Le immagini però non sembrano presagire niente di buono, il portone all’entrata di questa comunità isola da ciò che sta oltre, e dentro si va vanti come si può, cercando la normalità (una donna sfigurata che si trucca), tentando vanamente di pregare il proprio dio ringraziandolo per aver donato le gambe, gli occhi, le orecchie, almeno fino a quando la lebbra non si sarà mangiata tutto questo.
Frontiere d’umanità.
Sono venti minuti in cui l’Uomo si sgretola, perde pezzi, la pelle gli scivola via dalla faccia, c’è chi abbandonata la ragione balla e canta, c’è chi, come quei bambini vecchissimi con le rughe e la testa calva, resta comunque un bambino che vuole giocare e andare a scuola.
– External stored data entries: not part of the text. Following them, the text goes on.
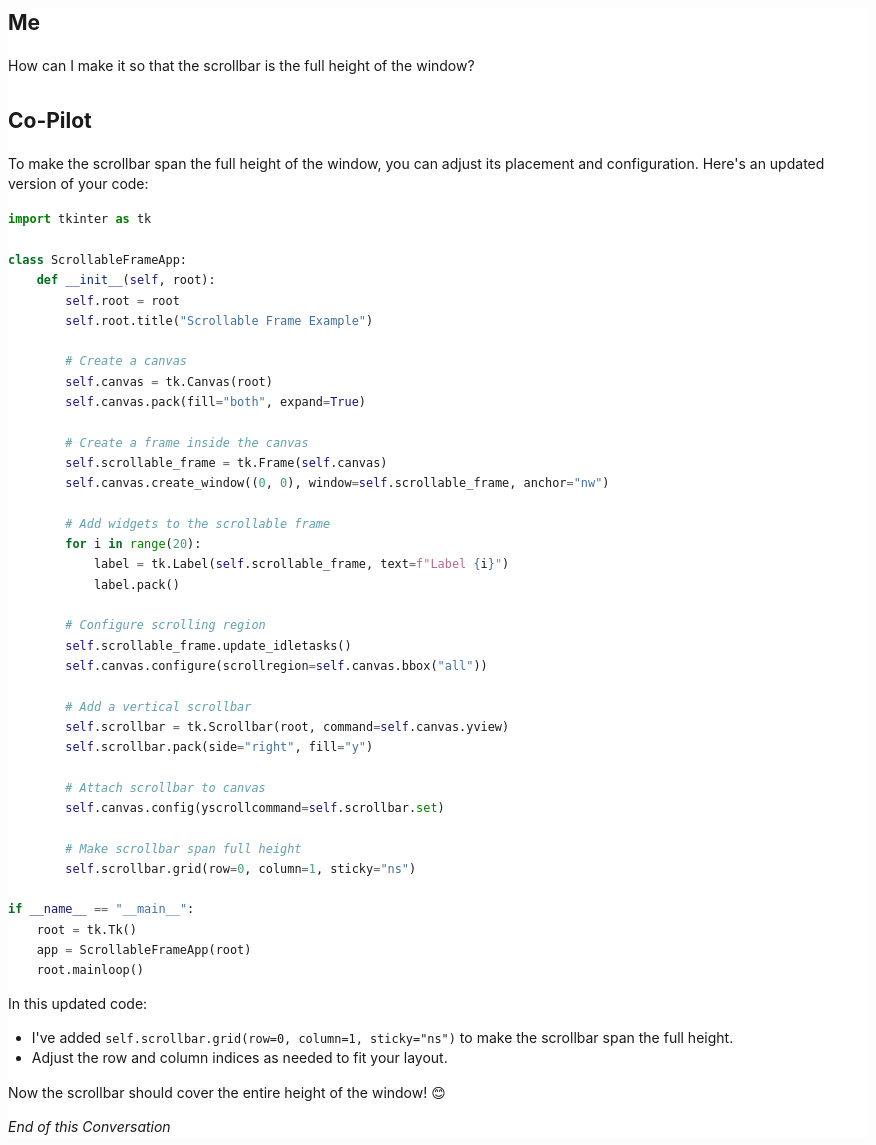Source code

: ## Me
How can I make it so that the scrollbar is the full height of the window?  

## Co-Pilot
To make the scrollbar span the full height of the window, you can adjust its placement and configuration. Here's an updated version of your code:

```python
import tkinter as tk

class ScrollableFrameApp:
    def __init__(self, root):
        self.root = root
        self.root.title("Scrollable Frame Example")

        # Create a canvas
        self.canvas = tk.Canvas(root)
        self.canvas.pack(fill="both", expand=True)

        # Create a frame inside the canvas
        self.scrollable_frame = tk.Frame(self.canvas)
        self.canvas.create_window((0, 0), window=self.scrollable_frame, anchor="nw")

        # Add widgets to the scrollable frame
        for i in range(20):
            label = tk.Label(self.scrollable_frame, text=f"Label {i}")
            label.pack()

        # Configure scrolling region
        self.scrollable_frame.update_idletasks()
        self.canvas.configure(scrollregion=self.canvas.bbox("all"))

        # Add a vertical scrollbar
        self.scrollbar = tk.Scrollbar(root, command=self.canvas.yview)
        self.scrollbar.pack(side="right", fill="y")

        # Attach scrollbar to canvas
        self.canvas.config(yscrollcommand=self.scrollbar.set)

        # Make scrollbar span full height
        self.scrollbar.grid(row=0, column=1, sticky="ns")

if __name__ == "__main__":
    root = tk.Tk()
    app = ScrollableFrameApp(root)
    root.mainloop()
```

In this updated code:
- I've added `self.scrollbar.grid(row=0, column=1, sticky="ns")` to make the scrollbar span the full height.
- Adjust the row and column indices as needed to fit your layout.

Now the scrollbar should cover the entire height of the window! 😊  

*End of this Conversation*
Ed è proprio nell’innocenza di una lezione scolastica che lo spettatore viene definitivamente avvolto da una nebbia scura, da una notte senza stelle.
“Fammi un elenco di cose brutte.” Chiede il maestro ad un alunno.
E lui risponde: “Testa, piedi, mani…”
Disgregazione della specie, presa coscienza del proprio orrore, della malattia, e assolutizzazione del concetto: il mio mondo è fatto di gente senza naso, senza dita, piena di bubboni e pustole rigonfie. Questo è ciò che vedo, questo è il mondo, deve aver pensato il bimbo.
Questo è ciò che anche noi abbiamo visto.
Girato nel 1963 a Tabriz, popolosa città dell’Iran settentrionale.